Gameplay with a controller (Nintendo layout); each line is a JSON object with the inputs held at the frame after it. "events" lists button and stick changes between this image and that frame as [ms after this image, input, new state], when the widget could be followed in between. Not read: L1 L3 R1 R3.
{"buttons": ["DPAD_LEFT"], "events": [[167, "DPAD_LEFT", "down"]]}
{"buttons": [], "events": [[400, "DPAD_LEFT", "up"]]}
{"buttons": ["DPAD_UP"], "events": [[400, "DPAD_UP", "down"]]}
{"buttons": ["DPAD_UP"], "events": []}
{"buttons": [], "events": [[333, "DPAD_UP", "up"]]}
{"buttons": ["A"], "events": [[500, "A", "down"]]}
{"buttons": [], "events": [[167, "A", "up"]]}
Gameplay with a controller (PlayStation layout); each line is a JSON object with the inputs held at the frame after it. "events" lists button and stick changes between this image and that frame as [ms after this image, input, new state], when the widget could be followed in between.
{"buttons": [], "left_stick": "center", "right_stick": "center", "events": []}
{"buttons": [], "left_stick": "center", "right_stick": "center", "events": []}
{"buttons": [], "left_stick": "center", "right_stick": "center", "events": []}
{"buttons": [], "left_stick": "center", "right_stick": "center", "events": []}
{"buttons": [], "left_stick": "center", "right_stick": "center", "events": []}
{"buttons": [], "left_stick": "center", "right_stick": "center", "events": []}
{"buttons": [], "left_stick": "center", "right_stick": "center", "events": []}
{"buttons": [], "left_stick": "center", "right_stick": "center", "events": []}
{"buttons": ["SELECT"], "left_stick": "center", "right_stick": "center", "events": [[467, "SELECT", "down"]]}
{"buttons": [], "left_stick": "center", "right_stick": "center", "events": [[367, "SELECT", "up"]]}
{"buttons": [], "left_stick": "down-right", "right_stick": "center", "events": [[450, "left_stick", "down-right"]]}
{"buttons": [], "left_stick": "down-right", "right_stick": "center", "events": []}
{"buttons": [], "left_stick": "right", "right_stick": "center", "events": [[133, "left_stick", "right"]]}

----

▶ ACTIVITY:
What lines of the preceding data include the string "object"? Pull them out.

▶ RESULT:
Gameplay with a controller (Nintendo layout); each line is a JSON object with the inputs held at the frame after it. "events" lists button and stick changes between this image and that frame as [ms after this image, input, new state], when the widget could be followed in between. Not read: L1 L3 R1 R3.
Gameplay with a controller (PlayStation layout); each line is a JSON object with the inputs held at the frame after it. "events" lists button and stick changes between this image and that frame as [ms after this image, input, new state], when the widget could be followed in between.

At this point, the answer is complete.